为探讨DMP在上覆水、间隙水、土壤三相间的迁移释放机理,通过动力学方程拟合了第一次淹水期间,间隙水、上覆水中DMP浓度随时间的变化特征(表2)。从表2可以看出,间隙水、上覆水中DMP浓度变化的动力学方程中,拟合效果最好的是准二级动力学方程,达到极显著相关。准二级动力学方程是基于化学吸附,化学键是联系吸附剂与吸附质之间的桥梁,吸附剂的吸附能力取决于其表面的活性点位数量和性质,决定吸附过程的速率[26]。表明DMP在上覆水、间隙水、土壤之间的相互作用主要是化学机制[27]。两次淹水期间,间隙水DMP平均浓度为18.58 μg∙mL-1,上覆水为4.54 μg∙mL-1,间隙水中DMP浓度明显高于上覆水,究其原因,可能是由于DMP在固-液两相分配时,首先释放到迁移距离较近的间隙水中,然后再通过间隙水迁移至上覆水中。丁辉等[25]研究指出有机物在沉积物-上覆水的迁移释放主要分为3步:首先,有机污染物从沉积物中解吸(释放)到间隙水中,这是固/液两相间的分配过程,解吸分为快解吸和慢解吸。然后,有机污染物在间隙水中的扩散,这一步是在单一介质间的扩散过程。最后,有机物从间隙水开始向上覆水中扩散,这是液-液两相间的扩散过程,其迁移的主要驱动力来自于有机物在这两相间的浓度差。

本研究结果证实了该模型的合理性,由2.1节可以看出在第一次淹水0~2 d,土壤中DMP向间隙水快速解吸(释放),4~8 d为慢速解吸,进入间隙水的DMP又快速向上覆水转移。这与杨志丹[19]对DBP迁移释放的描述相似,表明DMP与DBP作为同系物,两者在三相间存在相似的迁移释放规律。

表2 间隙水和上覆水中DMP浓度变化动力学方程及参数Table 2 Kinetic equation and parameters of DMP in pore water and overlying water

为进一步解释影响DMP在三相间迁移归趋的原因,对上覆水、间隙水、土壤中DMP含量进行相关性分析。结果如表3中所示,在第一次淹水时,间隙水和上覆水DMP浓度存在显著正相关的关系(P<0.05)。
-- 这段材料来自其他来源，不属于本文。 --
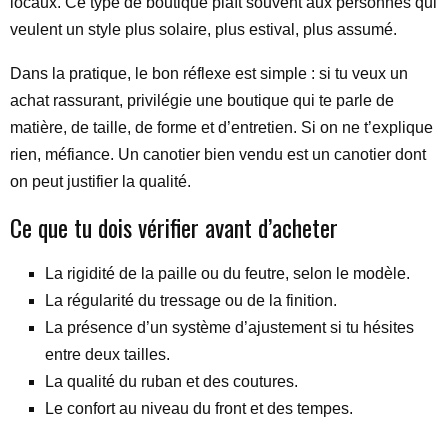
locaux. Ce type de boutique plaît souvent aux personnes qui
veulent un style plus solaire, plus estival, plus assumé.
Dans la pratique, le bon réflexe est simple : si tu veux un
achat rassurant, privilégie une boutique qui te parle de
matière, de taille, de forme et d’entretien. Si on ne t’explique
rien, méfiance. Un canotier bien vendu est un canotier dont
on peut justifier la qualité.
Ce que tu dois vérifier avant d’acheter
La rigidité de la paille ou du feutre, selon le modèle.
La régularité du tressage ou de la finition.
La présence d’un système d’ajustement si tu hésites
entre deux tailles.
La qualité du ruban et des coutures.
Le confort au niveau du front et des tempes.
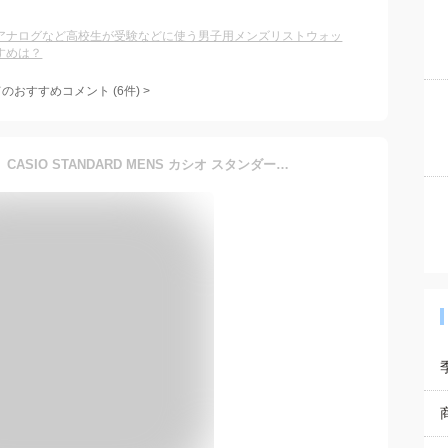
アナログなど高校生が受験などに使う男子用メンズリストウォッ
すめは？
てのおすすめコメント
(
6
件)
>
【10年保証】【日本未発売】CASIO STANDARD MENS カシオ スタンダード MTP-V001GL.L 腕時計 時計 ブランド メンズ レディース キッズ 子供 男の子 女の子 チープカシオ チプカシ アナログ 薄型 軽量 ブラック 黒 海外モデル ギフト プレゼント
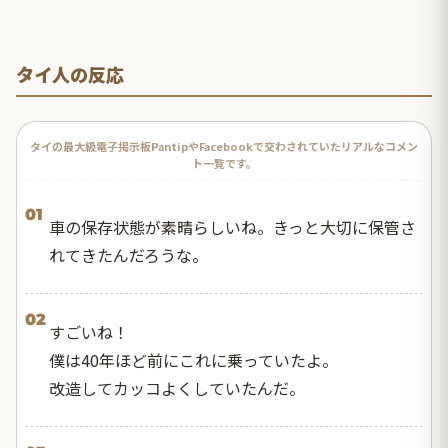
タイ人の反応
タイの最大級電子掲示板PantipやFacebookで交わされていたリアルなコメン
ト一覧です。
01
車の保存状態が素晴らしいね。きっと大切に保管さ
れてきたんだろうな。
02
すごいね！
僕は40年ほど前にこれに乗っていたよ。
改造してカッコよくしていたんだ。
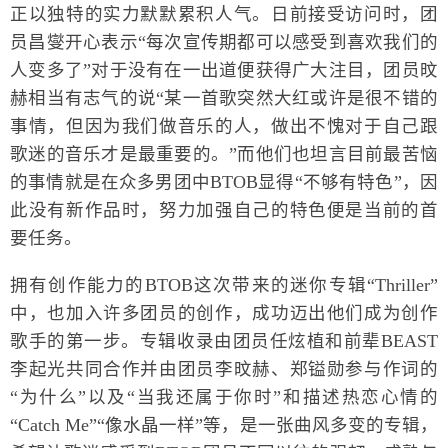
正以独特的实力默默累积人气。日前接受访问时，团
员昌燮开心表示“每次宣传期都可以感受到喜欢我们的
人变多了”对于没有在一出道便获得广大注目，团员旼
赫相当有志气的说“某一首歌突然大红或许是很不错的
事情，但因为我们做音乐的人，做出不愧对于自己跟
歌迷的音乐才是最重要的。”而他们也坦言目前最苦恼
的事情就是在众多男团中BTOB显得“不够有特色”，因
此没有新作品时，努力加强自己的特色便是当前的首
要任务。
拥有创作能力的BTOB这次带来的迷你专辑“Thriller”
中，也加入许多团员的创作，成功迈出他们成为创作
歌手的第一步。专辑收录由团员任炫植和前辈BEAST
李起光共同合作并由团员李旼赫、郑镒勋参与作词的
“为什么”以及“当我还属于你时”和描述热恋心情的
“Catch Me”“像水晶一样”等，是一张曲风多变的专辑，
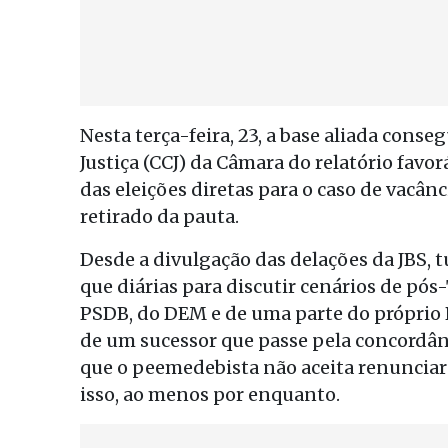
Nesta terça-feira, 23, a base aliada cons
Justiça (CCJ) da Câmara do relatório favo
das eleições diretas para o caso de vacânci
retirado da pauta.
Desde a divulgação das delações da JBS, t
que diárias para discutir cenários de pó
PSDB, do DEM e de uma parte do próprio 
de um sucessor que passe pela concordânc
que o peemedebista não aceita renunciar
isso, ao menos por enquanto.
DMP在间隙水-上覆水液-液两相传质时,传质阻力较小,速率较快,驱动力主要来自两者的浓度差,随间隙水中DMP浓度增加,释放到上覆水中DMP的量也相应同步增加,也说明此阶段间隙水是上覆水DMP的主要来源,尽管表层土壤中的DMP也可以直接释放到上覆水中,但不是主要的,可能的原因是不同于液-液传质,土-水界面的固-液传质助力相对较大,DMP从土壤直接向上覆水迁移速率较低。而土壤与间隙水中DMP浓度呈现较弱的负相关,表明土壤与间隙水中DMP浓度之间在时间是不同步的,存在此消彼长的趋势,也正是这种趋势,暗示土壤中DMP是间隙水中DMP的源。
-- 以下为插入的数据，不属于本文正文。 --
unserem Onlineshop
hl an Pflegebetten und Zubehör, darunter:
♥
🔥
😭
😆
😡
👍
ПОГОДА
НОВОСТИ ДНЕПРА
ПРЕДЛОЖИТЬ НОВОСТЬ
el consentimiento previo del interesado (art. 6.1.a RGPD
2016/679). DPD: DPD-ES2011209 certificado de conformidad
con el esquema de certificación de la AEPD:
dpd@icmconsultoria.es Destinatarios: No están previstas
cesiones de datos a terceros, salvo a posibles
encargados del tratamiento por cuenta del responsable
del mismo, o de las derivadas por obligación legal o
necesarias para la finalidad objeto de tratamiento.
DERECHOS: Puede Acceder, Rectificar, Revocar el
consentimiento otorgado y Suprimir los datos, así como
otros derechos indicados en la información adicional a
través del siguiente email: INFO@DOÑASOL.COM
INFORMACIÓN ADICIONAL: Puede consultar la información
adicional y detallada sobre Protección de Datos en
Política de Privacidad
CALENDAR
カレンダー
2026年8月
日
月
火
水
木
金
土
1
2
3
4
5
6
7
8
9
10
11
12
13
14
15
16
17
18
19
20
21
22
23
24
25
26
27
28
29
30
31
表3 三相体系间DMP浓度的相关性分析Table 3 Correlation analysis of DMP concentration between three-phase systems

通过前述DMP在上覆水-间隙水-土壤三相间的迁移释放及其相互关系,获得了DMP在三相间的表观源/汇关系图(图2)。可以看出,在第一次淹水前0~2 d,土壤中DMP含量明显减少,而间隙水和上覆水中的DMP浓度相应增加,表明这期间土壤成为DMP的源,而间隙水、上覆水则是DMP的汇;当第一次淹水进行到2~4 d,土壤中DMP含量增加,同一时间段间隙水中和上覆水中DMP含量均有不同程度降低,表明这期间土壤成为DMP的汇,而间隙水和上覆水则转换成DMP的源;在第一次淹水的4~8 d,土壤是DMP的源,间隙水和上覆水是DMP的汇;第一次淹水的8~20 d,间隙水和上覆水是DMP的源,土壤是DMP的汇。DMP在土-水两相间存在振荡分配,而不是单向的迁移释放,但随着淹水时间的延长,振荡幅度逐渐减小,直至平衡。

2.3 土壤中DMP初始含量对DMP在土-水界面迁移释放规律的影响

由图3可见,当土壤中初始DMP含量10、40、100 mg∙kg-1时,上覆水、间隙水、土壤中的浓度变化趋势大致相同;但是当土壤初始DMP含量为200 mg∙kg-1时,上覆水、间隙水、土壤中的浓度变化出现了与前三组不同的特征:首先,在淹水4~16 d、第一次落干2~8 d土壤中DMP出现了与其他三组明显不同的上升趋势。其次,在两次淹水后期(4~20 d)间隙水中DMP浓度均出现与其他三组不同的变化趋势,即在两次淹水的4~16 d升高,16~20 d降低,且两次淹水结束后均未达平衡;第二次淹水期间,在淹水16 d 才达到最大释放量11.51 μg∙mL-1,较其他三组晚14 d。这说明土壤初始DMP含量增加到一定程度后,土壤中DMP向间隙水中的释放时间会有一定程度延长,且再吸附作用有所减小。第三,当土壤初始DMP含量增加至200 mg∙kg-1后,上覆水DMP含量出现了与其他三组不同的变化趋势,即第一次淹水4~16 d上覆水中DMP浓度明显持续下降,而其他三组的表现为先增加,后减少。由于浓度过高,使DMP在三相中DMP的分配波动较大。之所以出现了这种变化,可能的原因是当土壤初始DMP含量200 mg∙kg-1时,浓度太大,影响了其在间隙水和上覆水中的胶束形态及其在三相中的分配,进而影响了其在三相中的迁移过程。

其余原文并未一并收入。